→ **SUPPLIED PASSAGE**
Posted by Changwoo Min 1 year ago

Hello,

On 25. 1. 17. 10:41, Tejun Heo wrote:
>> +
>> +	/*
>> +	 * When the bypassing mode is set, the number of bypassed operations.
>> +	 */
>> +	u64		RQ_BYPASSING_OPS;
>>   };
> 
> I'm not sure this is a particularly good way to account for bypass mode.
> Maybe account the total duration of bypass modes,the number of times it was
> activated and the number of times tasks were dispatched in bypass mode?
I think it is a good idea to further specialize RQ_BYPASSING events.

For the number of times the bypassing mode activated, what about
BYPASS_NR_ACTIVATED?

For the number of task dispatched,what about
BYPASS_NR_TASK_DISPATCHED?

→ **EXERCISE REQUIREMENTS**
- 1) List the quantities that the quoted reply in the bypass-mode post suggests accounting for.
- 2) Summarize the bypass-mode post in two sentences.

→ **MATERIAL**
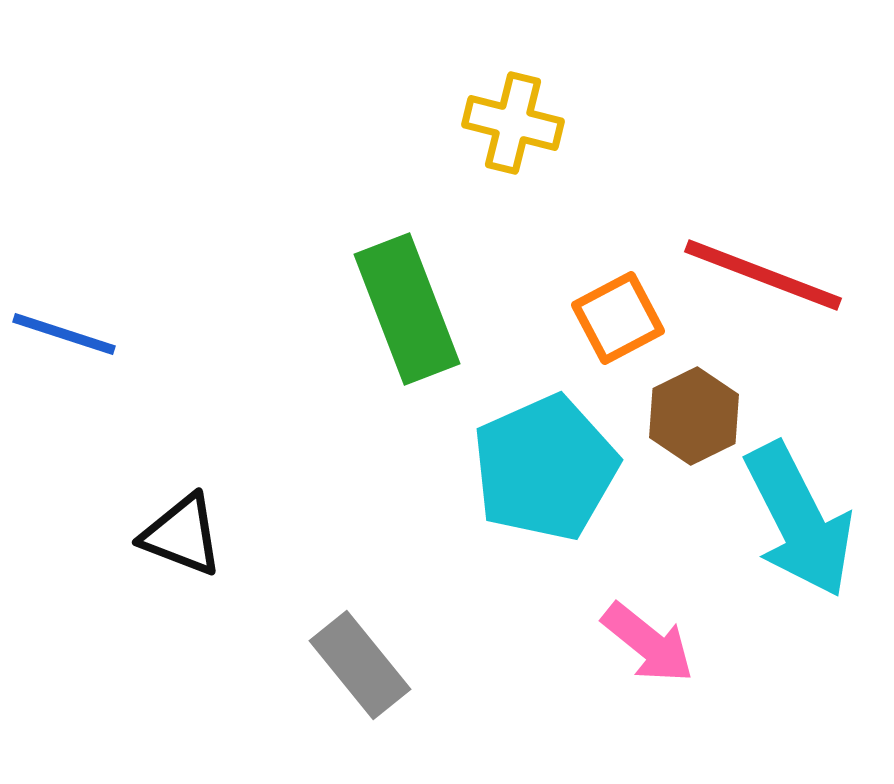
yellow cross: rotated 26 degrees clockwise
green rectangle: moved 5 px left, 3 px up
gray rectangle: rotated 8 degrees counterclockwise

→ **THE RESULTS**
- 1)
- The total duration of bypass modes
- The number of times bypass mode was activated
- The number of times tasks were dispatched in bypass mode

- 2) In the quoted reply, Tejun Heo doubts that counting bypassed operations in RQ_BYPASSING_OPS is a good way to account for bypass mode. The reply proposes tracking the total duration, the number of activations, and the number of task dispatches in bypass mode instead, and Changwoo Min agrees that RQ_BYPASSING events should be split further and suggests the names BYPASS_NR_ACTIVATED and BYPASS_NR_TASK_DISPATCHED.